Underground automation must integrate with mine safety systems. Emergency response procedures need to account for automated equipment. Evacuation protocols must ensure equipment doesn’t impede personnel movement.

Proximity detection systems prevent collisions between automated equipment and personnel. These systems establish exclusion zones around operating equipment and can stop machines when personnel are detected.

The interaction between automated equipment and personnel is carefully managed. Clear protocols define when and how workers can enter areas where automated equipment operates.

Economic Considerations

Underground automation economics differ from surface applications.
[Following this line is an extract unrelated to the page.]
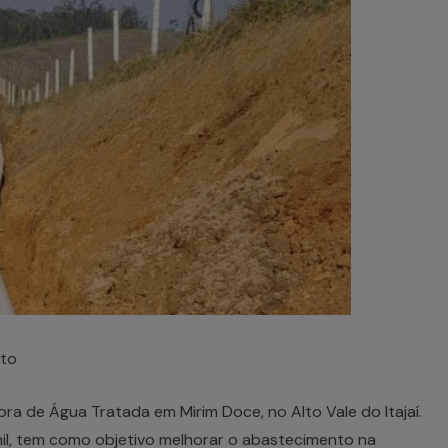
nto
ra de Água Tratada em Mirim Doce, no Alto Vale do Itajaí.
il, tem como objetivo melhorar o abastecimento na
The safety benefits of removing people from hazardous areas have value beyond simple productivity calculations.

Reduced ventilation requirements when diesel equipment is replaced with electric alternatives can significantly reduce operating costs. Battery-electric equipment is particularly suited to automation – the controllability of electric drives complements automated operation.

Continuous operation during shift changes, when mines traditionally stand idle for personnel movement, adds productive hours. This utilisation improvement can substantially affect overall production.

The Path Forward

Underground mining automation will continue advancing, but the trajectory differs from surface mining. The emphasis on safety, the adaptation to confined conditions, and the integration with complex mine systems require specialised approaches.

The operations achieving the most from underground automation share common characteristics: they invest in communication infrastructure, they train personnel thoroughly, and they approach automation as a system rather than equipment-by-equipment deployment.

The ultimate goal – removing people from underground hazards while maintaining or improving productivity – remains the North Star for development. Technology advances are steadily moving the industry toward this objective.